START Data
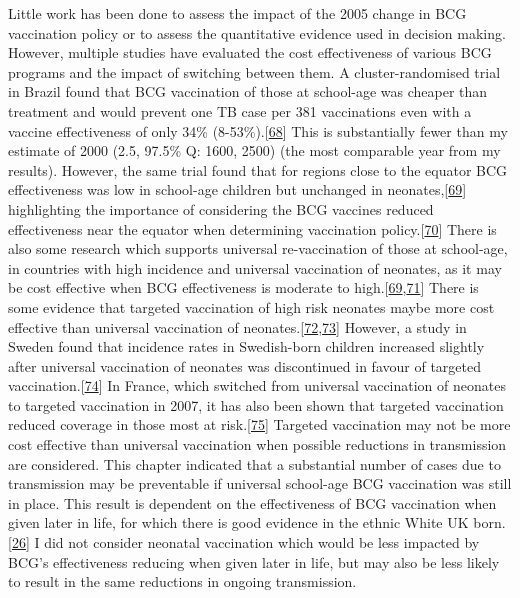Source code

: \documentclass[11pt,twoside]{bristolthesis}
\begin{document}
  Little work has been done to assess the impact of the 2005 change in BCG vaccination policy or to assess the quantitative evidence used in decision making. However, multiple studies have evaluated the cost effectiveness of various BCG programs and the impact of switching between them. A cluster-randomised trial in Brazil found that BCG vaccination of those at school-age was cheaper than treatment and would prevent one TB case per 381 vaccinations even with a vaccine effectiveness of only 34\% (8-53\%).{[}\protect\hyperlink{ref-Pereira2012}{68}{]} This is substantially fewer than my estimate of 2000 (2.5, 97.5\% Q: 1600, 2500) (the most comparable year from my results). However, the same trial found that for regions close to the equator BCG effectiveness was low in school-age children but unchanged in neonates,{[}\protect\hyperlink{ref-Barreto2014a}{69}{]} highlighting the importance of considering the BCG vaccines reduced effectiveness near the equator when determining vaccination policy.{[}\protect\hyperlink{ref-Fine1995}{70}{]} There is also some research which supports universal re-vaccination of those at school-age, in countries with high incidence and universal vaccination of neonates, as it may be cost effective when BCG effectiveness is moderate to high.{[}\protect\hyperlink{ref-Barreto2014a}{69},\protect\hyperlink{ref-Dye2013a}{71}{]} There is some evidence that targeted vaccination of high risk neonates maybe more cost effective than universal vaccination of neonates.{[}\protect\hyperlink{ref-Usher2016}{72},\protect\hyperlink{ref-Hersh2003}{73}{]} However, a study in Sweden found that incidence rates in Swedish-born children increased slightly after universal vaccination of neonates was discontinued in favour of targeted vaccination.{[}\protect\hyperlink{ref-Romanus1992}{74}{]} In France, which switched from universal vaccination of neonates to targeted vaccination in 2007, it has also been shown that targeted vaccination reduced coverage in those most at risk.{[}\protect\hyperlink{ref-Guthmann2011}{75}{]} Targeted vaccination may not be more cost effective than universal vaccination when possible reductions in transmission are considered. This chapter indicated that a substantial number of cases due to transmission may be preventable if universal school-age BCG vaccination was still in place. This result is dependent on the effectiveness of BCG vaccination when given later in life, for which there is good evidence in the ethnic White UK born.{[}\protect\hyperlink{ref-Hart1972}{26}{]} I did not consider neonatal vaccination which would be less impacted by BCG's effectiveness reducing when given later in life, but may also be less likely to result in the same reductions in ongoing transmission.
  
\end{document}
END Data
START Data
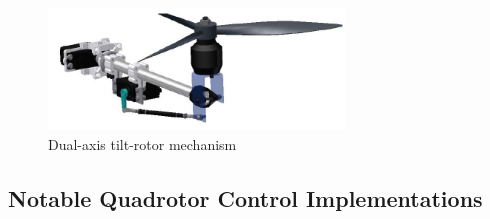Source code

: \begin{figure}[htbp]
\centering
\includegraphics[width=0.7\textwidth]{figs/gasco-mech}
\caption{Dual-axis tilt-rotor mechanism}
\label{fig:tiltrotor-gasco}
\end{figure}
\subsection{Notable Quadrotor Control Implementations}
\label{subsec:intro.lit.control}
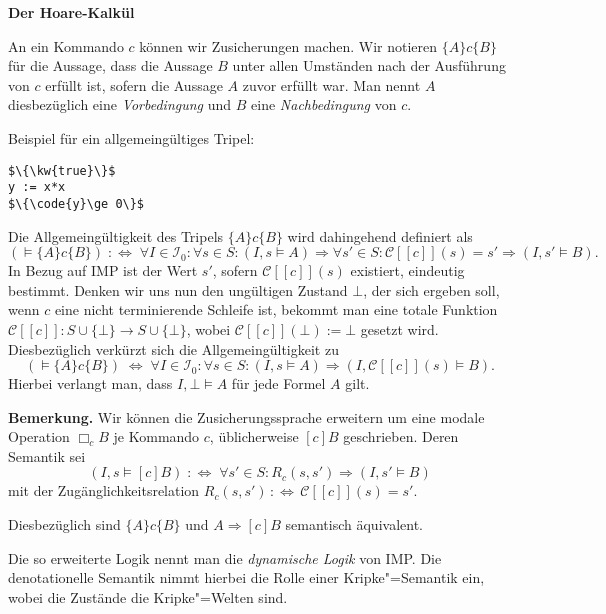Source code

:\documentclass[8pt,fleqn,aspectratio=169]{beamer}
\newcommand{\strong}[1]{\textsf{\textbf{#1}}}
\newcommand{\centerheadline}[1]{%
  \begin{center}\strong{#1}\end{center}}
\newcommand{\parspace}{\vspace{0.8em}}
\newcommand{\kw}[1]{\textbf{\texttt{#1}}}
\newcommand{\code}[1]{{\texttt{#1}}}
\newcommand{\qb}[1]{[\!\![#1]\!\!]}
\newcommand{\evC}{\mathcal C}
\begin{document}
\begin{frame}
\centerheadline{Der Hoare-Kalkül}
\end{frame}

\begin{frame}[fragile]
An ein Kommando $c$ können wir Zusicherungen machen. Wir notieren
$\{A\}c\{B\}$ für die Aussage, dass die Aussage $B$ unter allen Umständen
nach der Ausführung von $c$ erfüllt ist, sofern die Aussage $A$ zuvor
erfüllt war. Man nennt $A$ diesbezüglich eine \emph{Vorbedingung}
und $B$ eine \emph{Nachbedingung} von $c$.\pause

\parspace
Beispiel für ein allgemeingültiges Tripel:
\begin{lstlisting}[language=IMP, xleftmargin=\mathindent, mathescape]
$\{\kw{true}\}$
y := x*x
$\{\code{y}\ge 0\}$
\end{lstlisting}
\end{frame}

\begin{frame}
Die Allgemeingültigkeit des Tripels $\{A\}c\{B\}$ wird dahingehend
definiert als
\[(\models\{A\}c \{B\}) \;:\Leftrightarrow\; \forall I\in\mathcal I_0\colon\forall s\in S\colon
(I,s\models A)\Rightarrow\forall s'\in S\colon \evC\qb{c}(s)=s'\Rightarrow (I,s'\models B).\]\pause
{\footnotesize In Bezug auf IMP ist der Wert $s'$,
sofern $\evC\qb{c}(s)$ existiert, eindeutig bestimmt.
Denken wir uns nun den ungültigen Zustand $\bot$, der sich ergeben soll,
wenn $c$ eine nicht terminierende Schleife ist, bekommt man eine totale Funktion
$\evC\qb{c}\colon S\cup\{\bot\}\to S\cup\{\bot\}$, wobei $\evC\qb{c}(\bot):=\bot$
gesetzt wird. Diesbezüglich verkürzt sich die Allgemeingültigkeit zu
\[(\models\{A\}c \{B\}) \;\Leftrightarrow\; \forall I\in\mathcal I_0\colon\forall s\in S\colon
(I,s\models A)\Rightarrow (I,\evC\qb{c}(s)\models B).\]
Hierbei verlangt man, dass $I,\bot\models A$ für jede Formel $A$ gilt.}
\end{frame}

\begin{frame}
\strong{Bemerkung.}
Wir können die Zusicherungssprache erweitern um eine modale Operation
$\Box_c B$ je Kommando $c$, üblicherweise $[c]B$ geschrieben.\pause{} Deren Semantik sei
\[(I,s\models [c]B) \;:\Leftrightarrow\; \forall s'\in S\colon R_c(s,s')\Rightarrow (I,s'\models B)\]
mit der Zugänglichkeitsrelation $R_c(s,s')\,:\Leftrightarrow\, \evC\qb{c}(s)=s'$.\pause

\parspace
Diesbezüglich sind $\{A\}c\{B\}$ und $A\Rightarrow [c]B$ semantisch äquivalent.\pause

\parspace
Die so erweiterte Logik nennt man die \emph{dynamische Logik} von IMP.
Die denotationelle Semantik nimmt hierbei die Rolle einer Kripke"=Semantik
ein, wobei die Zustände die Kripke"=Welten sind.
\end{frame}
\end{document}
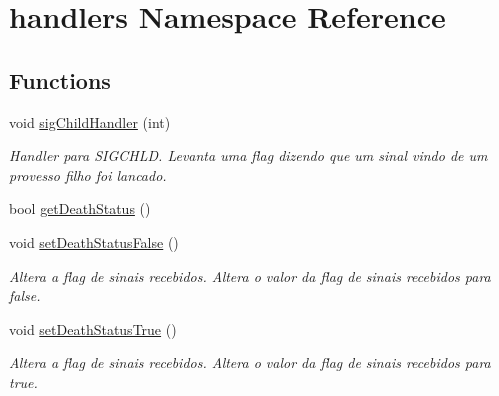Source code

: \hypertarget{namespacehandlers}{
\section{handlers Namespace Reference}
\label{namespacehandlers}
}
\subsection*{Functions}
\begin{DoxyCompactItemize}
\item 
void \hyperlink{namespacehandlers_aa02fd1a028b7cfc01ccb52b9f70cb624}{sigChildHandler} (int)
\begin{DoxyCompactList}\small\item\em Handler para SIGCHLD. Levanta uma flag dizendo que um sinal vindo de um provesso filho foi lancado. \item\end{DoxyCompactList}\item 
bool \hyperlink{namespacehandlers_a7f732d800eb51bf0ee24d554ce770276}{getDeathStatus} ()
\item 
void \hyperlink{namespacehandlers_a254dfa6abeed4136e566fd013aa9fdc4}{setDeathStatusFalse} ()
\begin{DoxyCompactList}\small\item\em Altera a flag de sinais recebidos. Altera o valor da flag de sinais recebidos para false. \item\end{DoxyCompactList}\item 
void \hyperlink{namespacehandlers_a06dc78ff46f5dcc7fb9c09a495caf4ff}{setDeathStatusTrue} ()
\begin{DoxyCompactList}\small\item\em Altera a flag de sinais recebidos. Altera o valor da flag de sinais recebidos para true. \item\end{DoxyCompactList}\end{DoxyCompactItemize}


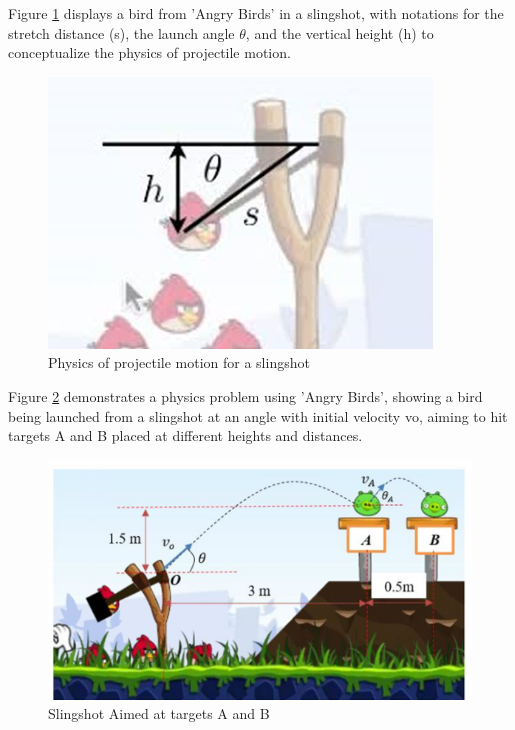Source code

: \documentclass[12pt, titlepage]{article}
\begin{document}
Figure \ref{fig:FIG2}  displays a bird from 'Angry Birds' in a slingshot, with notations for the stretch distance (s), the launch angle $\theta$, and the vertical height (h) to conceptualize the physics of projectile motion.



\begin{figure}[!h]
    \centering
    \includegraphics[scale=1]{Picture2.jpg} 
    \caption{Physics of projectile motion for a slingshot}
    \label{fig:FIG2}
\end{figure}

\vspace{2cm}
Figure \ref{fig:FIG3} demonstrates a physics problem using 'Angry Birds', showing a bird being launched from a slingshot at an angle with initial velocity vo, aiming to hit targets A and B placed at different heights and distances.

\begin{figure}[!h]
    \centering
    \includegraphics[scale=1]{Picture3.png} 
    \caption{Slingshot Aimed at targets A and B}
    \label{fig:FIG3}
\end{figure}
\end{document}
END Data
START Data
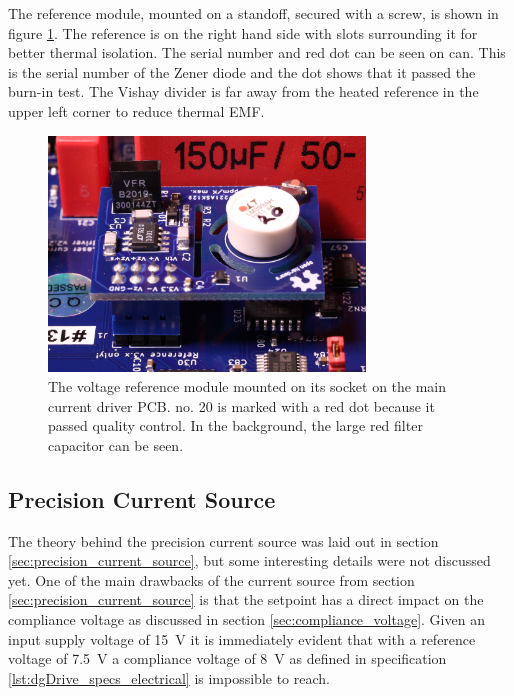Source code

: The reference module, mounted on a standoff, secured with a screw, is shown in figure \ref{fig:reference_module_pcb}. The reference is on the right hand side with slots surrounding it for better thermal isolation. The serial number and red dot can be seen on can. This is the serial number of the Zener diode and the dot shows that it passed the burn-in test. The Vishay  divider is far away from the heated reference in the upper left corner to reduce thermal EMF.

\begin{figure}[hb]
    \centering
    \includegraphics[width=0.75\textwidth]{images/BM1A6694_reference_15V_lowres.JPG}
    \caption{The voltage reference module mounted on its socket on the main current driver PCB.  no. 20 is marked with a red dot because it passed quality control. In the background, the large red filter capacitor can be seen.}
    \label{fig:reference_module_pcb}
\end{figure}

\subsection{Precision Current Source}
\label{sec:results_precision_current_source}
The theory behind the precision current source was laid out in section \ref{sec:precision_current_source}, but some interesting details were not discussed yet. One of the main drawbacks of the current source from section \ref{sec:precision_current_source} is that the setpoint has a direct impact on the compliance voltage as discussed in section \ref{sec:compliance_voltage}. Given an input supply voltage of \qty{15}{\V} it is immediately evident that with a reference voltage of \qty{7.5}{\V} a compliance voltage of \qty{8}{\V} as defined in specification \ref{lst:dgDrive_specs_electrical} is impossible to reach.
END Data
→ **Job item**:
Copy every line of the data above in which the string "documentclass" appears.

→ **Task output**:
: \documentclass[11pt,twoside]{bristolthesis}
:\documentclass[8pt,fleqn,aspectratio=169]{beamer}
: \documentclass[12pt, titlepage]{article}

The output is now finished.